*Task objective*:
Keep only the lines from the start of the data through the line containing "right knee: (1274, 1428)", and output them exactly.

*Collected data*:
*** Block opens ***

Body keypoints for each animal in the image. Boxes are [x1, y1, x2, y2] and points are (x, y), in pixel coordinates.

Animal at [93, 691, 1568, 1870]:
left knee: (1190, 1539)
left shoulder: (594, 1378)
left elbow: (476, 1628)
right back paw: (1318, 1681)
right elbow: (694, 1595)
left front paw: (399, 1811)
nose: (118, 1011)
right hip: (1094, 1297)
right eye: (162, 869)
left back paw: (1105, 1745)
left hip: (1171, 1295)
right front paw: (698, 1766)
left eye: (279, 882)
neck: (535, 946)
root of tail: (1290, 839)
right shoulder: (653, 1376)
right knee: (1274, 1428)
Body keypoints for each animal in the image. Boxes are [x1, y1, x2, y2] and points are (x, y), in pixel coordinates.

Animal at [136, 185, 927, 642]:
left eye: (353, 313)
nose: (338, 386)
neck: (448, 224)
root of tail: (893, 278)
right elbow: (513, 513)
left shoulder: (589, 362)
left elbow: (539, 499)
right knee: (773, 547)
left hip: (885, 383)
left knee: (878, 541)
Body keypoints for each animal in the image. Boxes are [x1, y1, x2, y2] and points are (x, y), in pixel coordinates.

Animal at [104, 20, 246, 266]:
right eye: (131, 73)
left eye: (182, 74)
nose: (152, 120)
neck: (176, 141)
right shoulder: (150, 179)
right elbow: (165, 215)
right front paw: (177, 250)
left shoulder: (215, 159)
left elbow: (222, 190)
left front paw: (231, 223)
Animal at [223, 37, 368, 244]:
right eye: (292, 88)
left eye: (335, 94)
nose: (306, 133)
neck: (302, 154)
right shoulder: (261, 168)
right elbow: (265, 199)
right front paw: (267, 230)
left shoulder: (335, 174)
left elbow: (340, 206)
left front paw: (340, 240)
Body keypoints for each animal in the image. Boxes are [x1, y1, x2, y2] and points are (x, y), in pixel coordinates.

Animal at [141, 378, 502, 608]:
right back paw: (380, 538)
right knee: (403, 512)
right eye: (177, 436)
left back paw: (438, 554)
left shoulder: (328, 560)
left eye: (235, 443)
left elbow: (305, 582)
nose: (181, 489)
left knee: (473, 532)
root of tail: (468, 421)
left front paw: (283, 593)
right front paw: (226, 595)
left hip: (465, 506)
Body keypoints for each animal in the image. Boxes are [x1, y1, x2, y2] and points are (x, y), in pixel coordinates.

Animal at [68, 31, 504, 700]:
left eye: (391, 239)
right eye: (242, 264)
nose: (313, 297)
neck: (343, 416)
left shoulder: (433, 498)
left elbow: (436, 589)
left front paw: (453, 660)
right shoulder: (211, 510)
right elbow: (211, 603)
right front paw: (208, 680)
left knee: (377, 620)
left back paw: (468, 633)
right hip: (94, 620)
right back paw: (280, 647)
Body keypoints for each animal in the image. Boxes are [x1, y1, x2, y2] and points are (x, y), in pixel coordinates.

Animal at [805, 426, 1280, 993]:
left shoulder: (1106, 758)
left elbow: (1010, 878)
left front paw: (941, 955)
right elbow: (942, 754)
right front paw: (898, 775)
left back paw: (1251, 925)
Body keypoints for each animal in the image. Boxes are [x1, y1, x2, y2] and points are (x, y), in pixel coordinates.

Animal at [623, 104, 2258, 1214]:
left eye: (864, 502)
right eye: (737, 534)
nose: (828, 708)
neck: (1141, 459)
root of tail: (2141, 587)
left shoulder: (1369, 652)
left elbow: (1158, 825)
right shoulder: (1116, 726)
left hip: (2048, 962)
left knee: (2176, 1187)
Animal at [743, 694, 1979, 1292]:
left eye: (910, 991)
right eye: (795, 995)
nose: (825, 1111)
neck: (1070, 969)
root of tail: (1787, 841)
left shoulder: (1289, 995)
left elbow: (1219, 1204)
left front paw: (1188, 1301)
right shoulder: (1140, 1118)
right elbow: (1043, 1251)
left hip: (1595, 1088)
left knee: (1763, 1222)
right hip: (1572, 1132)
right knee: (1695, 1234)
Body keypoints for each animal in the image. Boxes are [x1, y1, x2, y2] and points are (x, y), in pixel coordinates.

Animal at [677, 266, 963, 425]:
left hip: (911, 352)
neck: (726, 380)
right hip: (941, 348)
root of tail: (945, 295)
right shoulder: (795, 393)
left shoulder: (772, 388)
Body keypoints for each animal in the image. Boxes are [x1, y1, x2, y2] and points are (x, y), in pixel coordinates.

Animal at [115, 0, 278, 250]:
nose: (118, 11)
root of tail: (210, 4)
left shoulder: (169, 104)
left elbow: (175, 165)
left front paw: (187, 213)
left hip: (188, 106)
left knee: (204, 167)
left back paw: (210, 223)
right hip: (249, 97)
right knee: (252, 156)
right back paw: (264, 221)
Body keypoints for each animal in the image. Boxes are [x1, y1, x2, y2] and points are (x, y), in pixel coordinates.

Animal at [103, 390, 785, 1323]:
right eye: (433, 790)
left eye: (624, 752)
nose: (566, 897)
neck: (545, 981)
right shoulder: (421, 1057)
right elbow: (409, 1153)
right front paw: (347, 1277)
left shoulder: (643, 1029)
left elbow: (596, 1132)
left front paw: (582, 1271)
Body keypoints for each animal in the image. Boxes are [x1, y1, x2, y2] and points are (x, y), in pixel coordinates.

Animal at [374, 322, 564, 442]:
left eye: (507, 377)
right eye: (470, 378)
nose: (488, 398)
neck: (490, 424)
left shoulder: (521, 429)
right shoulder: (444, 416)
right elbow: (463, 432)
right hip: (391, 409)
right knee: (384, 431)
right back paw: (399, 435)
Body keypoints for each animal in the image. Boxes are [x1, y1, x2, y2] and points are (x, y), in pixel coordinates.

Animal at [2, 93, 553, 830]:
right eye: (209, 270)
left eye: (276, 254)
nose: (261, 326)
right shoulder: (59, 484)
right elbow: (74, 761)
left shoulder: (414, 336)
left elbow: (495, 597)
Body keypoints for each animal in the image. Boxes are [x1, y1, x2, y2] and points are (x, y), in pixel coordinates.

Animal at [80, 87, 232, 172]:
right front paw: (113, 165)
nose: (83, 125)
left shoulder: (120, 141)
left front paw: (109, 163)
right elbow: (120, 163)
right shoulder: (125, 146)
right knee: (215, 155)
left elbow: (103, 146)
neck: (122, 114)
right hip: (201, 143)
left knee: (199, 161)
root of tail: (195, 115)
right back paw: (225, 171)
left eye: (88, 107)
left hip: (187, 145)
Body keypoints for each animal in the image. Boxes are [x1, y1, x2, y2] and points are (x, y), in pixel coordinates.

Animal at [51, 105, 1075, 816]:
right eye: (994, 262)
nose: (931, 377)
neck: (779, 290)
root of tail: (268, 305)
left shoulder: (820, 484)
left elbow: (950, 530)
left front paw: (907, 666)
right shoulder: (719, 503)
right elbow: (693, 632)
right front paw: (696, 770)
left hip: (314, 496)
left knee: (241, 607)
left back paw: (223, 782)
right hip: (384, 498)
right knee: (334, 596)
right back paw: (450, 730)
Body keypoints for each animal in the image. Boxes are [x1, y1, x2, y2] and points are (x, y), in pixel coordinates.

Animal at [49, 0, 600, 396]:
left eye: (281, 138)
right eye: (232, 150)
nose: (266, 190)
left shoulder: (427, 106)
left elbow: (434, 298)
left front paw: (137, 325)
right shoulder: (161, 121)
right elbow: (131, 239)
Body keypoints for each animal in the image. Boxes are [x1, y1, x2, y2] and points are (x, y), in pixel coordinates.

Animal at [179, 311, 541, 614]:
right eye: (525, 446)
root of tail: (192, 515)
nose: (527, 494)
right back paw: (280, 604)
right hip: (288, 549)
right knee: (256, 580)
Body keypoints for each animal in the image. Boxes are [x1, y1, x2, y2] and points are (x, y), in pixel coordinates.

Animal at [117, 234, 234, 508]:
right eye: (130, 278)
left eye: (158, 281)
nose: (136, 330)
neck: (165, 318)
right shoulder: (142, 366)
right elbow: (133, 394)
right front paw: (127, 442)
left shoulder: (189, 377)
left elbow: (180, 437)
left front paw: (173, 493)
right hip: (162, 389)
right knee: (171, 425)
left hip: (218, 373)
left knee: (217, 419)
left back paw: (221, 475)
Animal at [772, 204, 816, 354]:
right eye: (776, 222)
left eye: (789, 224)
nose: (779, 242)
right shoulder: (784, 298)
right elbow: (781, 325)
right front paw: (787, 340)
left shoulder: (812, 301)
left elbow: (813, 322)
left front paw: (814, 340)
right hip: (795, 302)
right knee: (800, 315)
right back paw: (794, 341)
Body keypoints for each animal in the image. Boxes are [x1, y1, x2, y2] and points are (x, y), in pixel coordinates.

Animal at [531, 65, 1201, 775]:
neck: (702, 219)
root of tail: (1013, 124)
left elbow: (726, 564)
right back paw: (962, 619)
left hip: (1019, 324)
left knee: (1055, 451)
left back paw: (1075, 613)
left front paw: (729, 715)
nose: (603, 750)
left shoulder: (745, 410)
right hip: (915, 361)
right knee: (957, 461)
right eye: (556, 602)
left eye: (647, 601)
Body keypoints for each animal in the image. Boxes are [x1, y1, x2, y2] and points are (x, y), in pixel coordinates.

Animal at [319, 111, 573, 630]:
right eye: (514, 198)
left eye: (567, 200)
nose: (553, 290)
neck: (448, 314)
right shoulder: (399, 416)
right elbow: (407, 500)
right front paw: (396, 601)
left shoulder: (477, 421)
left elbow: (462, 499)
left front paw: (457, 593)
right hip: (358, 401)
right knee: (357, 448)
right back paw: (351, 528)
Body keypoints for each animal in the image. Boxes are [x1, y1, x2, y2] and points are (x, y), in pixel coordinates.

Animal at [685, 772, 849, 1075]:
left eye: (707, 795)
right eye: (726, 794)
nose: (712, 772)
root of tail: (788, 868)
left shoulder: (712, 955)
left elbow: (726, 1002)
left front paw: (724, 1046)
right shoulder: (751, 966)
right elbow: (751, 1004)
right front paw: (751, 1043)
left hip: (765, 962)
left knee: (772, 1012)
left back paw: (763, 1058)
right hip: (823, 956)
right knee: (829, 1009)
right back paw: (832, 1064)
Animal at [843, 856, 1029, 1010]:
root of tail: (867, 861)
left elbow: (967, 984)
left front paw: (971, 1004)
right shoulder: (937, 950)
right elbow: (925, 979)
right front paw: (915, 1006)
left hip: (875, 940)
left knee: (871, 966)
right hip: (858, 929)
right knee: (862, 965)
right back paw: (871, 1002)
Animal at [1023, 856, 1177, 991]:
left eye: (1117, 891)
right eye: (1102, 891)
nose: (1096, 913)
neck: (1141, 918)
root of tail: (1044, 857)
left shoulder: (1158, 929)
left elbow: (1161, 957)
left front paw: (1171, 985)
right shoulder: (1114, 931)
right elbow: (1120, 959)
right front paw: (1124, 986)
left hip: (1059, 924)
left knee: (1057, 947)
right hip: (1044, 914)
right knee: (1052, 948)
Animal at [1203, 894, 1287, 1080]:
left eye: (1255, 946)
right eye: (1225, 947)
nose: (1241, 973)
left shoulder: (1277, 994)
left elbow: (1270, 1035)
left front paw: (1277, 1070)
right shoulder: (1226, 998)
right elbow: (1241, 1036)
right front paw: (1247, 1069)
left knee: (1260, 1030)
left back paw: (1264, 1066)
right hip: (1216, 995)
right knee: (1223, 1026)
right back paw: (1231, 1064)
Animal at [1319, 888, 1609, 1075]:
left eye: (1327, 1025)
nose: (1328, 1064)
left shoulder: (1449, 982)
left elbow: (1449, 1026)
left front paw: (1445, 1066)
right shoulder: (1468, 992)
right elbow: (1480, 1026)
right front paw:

*** Block closes ***

*Output for this task*:
Body keypoints for each animal in the image. Boxes are [x1, y1, x2, y2] and points are (x, y), in pixel coordinates.

Animal at [93, 691, 1568, 1870]:
left knee: (1190, 1539)
left shoulder: (594, 1378)
left elbow: (476, 1628)
right back paw: (1318, 1681)
right elbow: (694, 1595)
left front paw: (399, 1811)
nose: (118, 1011)
right hip: (1094, 1297)
right eye: (162, 869)
left back paw: (1105, 1745)
left hip: (1171, 1295)
right front paw: (698, 1766)
left eye: (279, 882)
neck: (535, 946)
root of tail: (1290, 839)
right shoulder: (653, 1376)
right knee: (1274, 1428)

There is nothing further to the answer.